2.1.Conditions to Effectiveness of this Amendment.  This Amendment (including, without limitation, the amendments to the Credit Agreement described in Section 1 hereof), shall become effective upon receipt by the Administrative Agent of this Agreement, duly executed and delivered by each applicable Loan Party and each other Person party thereto (the “Amendment No. 4 Effective Date”).

2.2.Representations and Warranties.  To induce the other parties hereto to enter into this Amendment, each Loan Party represents and warrants to the Administrative Agent and each of the Lenders that, as of the Amendment No. 4 Effective Date and immediately after giving effect to this Amendment:

(a) This Amendment has been duly executed and delivered by each Loan Party, and constitutes the legal, valid and binding obligation of such Loan Party, enforceable against such Loan Party, in accordance with its terms, except to the extent that the enforceability may be limited by applicable bankruptcy, insolvency, reorganization, moratorium or other similar laws generally affecting creditors’ rights and by equitable principles (regardless of whether enforcement is sought in equity or at law).  The Credit Agreement, as amended by this Amendment, constitutes the legal, valid and binding obligation of each Loan Party, enforceable against such Loan Party, in accordance with its terms, except to the extent that the enforceability may be limited by applicable bankruptcy, insolvency, reorganization, moratorium or other similar laws generally affecting creditors’ rights and by equitable principles (regardless of whether enforcement is sought in equity or at law).
(b)The execution and delivery by each Loan Party of this Amendment, and the performance of its obligations hereunder and the other transactions contemplated by this Amendment, are within the corporate, limited liability company or partnership powers of such Loan Party, have been duly authorized by all necessary corporate, limited liability company or partnership action, and do not (i) contravene Organization Documents of such Loan Party, (ii) violate any law, rule, regulation (including, without limitation, Regulation X of the Board of Governors of the Federal Reserve System), order, writ, judgment, injunction, decree, determination or award, (iii) conflict with or result in the breach of, or constitute a default under, any Material Contract, loan agreement, indenture, mortgage, deed of trust, lease or other instrument binding on or affecting any Loan Party, any of its Subsidiaries or any of their properties or (iv) except for the Liens created under the Loan Documents, result in or require the creation or imposition of any Lien upon or with respect to any of the properties of any Loan Party or any of its Subsidiaries.  No Loan Party or any of its Subsidiaries is in violation of any such law, rule, regulation, order, writ, judgment, injunction, decree, determination or award or in breach of any such contract, loan agreement, indenture, mortgage, deed of trust, lease or other instrument, the violation or breach of which could reasonably be expected to result in a Material Adverse Effect.
(c)The representations and warranties of each Loan Party contained in Article IV of the Credit Agreement as amended by this Amendment, and the representations and warranties in each other Loan Document are true and correct in all material respects (except to the extent that any representation or warranty that is qualified by materiality shall be true and correct in all respects) on and as of the Amendment No. 4 Effective Date, except to the extent that such representations and warranties specifically refer to an earlier date, in which case they shall be true and correct in all material respects (or, if qualified by materiality, in all respects) as of such earlier date, except to the extent that failure of a representation or warranty to be true and correct does not result from a breach of a covenant under the Credit Agreement, and except that for purposes of Section Error!
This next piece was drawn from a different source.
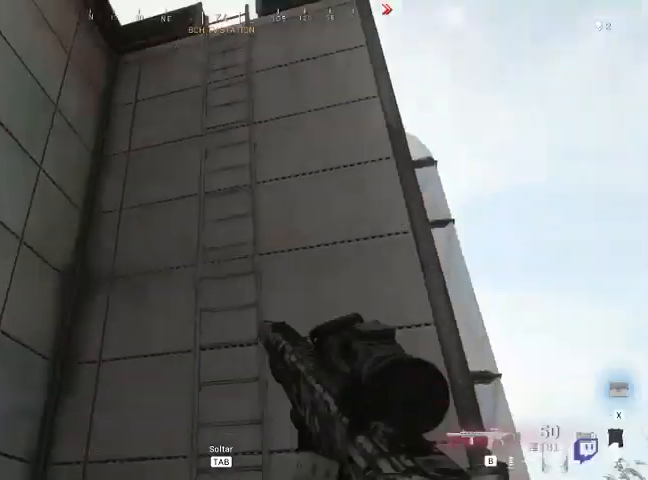
{"keys": [], "mouse": [], "events": [[133, "w", "up"]]}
Reference source not found. of the Credit Agreement, the representations and warranties contained in Section Error! Reference source not found. of the Credit Agreement shall be deemed to refer to the most recent statements furnished pursuant to subsections (b) and (c), respectively, of Section Error! Reference source not found. of the Credit Agreement and the items listed on any schedule shall be reasonably acceptable to the Required Lenders.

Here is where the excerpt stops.